» Records shown:
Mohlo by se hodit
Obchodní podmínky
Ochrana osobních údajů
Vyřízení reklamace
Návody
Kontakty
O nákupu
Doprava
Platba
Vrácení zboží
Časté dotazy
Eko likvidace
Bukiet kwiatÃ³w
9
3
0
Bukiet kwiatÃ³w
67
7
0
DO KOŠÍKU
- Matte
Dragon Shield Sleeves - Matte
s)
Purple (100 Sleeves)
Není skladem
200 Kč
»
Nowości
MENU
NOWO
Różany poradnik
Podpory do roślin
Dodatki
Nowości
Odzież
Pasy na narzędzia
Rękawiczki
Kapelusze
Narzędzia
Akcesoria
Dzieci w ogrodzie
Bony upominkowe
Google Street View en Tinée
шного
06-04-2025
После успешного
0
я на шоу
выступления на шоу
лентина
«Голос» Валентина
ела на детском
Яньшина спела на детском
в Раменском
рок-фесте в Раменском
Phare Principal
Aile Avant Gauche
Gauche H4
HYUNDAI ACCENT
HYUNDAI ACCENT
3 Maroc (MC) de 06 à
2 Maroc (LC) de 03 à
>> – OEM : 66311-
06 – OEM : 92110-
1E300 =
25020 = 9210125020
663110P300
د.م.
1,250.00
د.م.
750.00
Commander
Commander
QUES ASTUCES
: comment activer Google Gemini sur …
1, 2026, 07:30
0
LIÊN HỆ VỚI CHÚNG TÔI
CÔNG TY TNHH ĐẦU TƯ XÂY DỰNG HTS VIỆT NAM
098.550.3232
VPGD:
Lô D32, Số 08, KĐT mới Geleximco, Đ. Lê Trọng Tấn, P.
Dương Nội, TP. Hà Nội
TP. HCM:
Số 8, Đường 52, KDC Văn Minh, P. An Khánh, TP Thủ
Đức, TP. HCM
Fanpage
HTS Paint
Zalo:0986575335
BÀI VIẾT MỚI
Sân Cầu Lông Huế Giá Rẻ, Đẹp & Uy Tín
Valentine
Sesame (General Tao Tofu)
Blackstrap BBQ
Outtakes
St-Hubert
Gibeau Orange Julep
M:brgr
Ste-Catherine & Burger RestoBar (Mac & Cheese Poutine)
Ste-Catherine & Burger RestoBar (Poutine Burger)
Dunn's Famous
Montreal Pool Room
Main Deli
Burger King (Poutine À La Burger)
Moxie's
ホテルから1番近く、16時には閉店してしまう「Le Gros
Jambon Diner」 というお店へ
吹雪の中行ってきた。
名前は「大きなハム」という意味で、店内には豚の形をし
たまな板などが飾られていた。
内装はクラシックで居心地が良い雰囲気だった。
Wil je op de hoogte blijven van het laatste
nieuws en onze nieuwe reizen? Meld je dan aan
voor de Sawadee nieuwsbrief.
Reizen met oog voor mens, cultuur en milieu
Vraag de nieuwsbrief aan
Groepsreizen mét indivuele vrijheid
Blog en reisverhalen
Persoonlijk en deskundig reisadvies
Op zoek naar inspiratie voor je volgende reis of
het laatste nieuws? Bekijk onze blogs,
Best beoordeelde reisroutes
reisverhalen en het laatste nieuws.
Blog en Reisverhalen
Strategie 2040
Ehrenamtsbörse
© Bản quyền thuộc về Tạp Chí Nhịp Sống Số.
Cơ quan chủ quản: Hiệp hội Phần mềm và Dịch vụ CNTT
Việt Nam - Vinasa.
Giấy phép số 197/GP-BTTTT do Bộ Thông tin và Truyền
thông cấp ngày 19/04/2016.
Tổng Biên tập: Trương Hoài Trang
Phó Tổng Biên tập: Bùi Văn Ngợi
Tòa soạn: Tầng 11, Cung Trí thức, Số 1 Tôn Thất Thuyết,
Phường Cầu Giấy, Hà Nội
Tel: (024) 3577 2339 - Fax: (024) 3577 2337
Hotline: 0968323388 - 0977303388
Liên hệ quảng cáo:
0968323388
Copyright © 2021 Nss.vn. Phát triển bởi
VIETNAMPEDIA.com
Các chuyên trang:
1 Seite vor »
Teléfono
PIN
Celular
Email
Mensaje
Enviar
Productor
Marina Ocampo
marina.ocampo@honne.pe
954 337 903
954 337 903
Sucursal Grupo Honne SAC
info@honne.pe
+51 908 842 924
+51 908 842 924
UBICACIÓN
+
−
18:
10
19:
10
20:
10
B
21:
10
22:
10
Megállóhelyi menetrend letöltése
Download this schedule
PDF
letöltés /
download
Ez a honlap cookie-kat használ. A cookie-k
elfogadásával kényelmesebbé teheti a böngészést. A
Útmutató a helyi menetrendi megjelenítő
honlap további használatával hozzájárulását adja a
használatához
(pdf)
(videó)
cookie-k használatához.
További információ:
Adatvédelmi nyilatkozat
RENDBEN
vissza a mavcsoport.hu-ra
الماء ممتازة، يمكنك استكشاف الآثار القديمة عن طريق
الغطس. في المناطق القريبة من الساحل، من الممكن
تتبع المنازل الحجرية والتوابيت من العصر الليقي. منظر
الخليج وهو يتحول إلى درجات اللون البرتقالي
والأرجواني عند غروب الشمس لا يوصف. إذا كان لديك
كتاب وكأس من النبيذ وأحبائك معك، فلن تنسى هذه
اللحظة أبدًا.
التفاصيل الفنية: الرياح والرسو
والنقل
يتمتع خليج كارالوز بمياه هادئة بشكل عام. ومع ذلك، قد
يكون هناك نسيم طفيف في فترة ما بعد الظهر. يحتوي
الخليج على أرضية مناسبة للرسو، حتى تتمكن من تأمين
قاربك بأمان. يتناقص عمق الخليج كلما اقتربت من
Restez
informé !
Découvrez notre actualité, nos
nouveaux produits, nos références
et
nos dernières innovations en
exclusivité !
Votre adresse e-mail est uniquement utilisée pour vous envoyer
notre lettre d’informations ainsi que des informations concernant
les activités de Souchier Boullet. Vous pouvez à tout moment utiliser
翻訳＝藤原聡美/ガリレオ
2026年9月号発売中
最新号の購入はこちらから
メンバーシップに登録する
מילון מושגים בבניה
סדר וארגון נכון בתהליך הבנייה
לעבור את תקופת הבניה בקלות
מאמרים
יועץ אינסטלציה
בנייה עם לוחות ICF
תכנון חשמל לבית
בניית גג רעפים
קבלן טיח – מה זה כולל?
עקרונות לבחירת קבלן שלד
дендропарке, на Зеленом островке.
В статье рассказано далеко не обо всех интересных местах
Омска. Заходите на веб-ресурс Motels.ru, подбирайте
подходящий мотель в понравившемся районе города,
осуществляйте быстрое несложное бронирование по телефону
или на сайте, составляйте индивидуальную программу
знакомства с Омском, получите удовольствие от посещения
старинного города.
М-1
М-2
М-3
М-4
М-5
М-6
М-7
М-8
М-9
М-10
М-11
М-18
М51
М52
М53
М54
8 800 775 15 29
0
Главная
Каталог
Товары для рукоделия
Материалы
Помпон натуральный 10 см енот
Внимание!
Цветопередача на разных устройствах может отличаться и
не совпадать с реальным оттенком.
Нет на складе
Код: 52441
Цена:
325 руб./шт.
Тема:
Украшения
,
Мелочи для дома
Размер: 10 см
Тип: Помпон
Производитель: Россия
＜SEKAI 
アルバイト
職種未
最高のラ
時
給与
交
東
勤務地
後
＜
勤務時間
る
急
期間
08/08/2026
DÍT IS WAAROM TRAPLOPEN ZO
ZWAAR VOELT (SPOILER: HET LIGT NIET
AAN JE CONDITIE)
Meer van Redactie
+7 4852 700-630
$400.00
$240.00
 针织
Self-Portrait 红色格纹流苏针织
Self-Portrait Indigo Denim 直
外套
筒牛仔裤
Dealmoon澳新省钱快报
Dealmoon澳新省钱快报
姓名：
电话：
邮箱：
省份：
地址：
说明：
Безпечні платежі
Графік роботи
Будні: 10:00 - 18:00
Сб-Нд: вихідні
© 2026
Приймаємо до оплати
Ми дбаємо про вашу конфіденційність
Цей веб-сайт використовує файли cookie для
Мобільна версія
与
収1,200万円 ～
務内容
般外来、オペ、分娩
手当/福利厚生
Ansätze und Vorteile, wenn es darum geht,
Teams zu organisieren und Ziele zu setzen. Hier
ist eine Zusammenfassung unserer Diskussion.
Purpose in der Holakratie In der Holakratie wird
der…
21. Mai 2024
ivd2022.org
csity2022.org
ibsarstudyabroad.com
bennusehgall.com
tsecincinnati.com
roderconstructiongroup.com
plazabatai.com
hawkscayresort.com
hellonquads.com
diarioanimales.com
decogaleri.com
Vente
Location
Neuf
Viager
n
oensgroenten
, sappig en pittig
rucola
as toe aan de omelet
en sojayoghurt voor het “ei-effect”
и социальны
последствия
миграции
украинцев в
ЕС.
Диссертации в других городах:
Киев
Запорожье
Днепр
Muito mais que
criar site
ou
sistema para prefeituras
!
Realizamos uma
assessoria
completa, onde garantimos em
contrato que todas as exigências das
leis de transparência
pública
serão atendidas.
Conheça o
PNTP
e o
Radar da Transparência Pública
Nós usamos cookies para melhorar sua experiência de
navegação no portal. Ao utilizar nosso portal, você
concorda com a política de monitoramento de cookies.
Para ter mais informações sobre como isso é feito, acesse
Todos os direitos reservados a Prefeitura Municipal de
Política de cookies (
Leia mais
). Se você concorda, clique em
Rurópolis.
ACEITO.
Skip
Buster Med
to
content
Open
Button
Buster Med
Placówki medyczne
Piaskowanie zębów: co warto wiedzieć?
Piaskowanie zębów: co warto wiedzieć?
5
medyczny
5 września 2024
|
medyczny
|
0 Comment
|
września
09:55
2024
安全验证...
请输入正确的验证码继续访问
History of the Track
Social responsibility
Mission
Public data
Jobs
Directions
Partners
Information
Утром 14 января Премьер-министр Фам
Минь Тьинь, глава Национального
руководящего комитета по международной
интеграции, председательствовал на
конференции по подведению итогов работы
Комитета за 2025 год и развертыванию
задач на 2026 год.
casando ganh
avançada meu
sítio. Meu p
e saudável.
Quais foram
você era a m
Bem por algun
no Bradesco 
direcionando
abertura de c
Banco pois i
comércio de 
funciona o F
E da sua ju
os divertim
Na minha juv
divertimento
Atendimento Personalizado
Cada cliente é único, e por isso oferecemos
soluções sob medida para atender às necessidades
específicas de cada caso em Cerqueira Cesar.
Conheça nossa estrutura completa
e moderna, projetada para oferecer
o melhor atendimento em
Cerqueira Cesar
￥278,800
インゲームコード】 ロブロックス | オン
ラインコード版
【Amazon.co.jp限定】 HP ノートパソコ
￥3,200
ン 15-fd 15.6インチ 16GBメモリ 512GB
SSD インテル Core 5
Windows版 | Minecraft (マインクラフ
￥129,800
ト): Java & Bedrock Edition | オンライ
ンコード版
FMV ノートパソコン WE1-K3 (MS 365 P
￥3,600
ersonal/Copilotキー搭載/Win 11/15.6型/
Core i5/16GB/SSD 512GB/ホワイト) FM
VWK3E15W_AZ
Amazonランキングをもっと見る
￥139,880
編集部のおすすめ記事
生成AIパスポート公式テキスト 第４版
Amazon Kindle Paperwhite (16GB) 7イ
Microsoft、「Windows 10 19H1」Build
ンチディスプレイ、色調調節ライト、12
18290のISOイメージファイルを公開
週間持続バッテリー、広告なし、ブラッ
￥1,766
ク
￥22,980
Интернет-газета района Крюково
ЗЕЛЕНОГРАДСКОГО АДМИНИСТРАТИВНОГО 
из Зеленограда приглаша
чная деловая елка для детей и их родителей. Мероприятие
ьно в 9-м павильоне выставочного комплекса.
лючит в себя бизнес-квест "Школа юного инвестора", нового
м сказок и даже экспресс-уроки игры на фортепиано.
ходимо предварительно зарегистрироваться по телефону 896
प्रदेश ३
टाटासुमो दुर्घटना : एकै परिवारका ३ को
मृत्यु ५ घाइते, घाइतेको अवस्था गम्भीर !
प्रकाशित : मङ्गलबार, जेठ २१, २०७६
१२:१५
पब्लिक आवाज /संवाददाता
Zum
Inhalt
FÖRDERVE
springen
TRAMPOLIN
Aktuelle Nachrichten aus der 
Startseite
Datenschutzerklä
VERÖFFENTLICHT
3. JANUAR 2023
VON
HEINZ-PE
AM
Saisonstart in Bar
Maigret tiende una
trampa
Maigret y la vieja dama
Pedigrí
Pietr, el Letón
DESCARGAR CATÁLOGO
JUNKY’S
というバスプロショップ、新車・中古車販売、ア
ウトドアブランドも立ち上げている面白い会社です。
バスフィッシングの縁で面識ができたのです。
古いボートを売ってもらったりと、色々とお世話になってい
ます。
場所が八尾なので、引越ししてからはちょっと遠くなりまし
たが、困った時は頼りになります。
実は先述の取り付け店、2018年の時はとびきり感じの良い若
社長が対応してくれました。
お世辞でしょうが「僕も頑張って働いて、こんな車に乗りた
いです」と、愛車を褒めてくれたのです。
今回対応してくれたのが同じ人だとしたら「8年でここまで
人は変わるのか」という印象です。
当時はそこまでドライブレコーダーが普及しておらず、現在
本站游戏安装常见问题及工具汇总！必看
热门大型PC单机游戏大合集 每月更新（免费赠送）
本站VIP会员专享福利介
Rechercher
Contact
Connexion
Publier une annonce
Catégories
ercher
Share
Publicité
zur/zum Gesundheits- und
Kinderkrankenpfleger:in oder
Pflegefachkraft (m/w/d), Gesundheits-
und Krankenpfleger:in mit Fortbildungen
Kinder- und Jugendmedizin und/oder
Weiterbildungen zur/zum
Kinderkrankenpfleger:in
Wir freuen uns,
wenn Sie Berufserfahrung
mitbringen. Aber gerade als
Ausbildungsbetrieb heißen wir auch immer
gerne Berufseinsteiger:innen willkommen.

» What the exercise asks: Please tally the lines of the listing that include the string "laatste". Give the total alone.

» Finished exercise: 3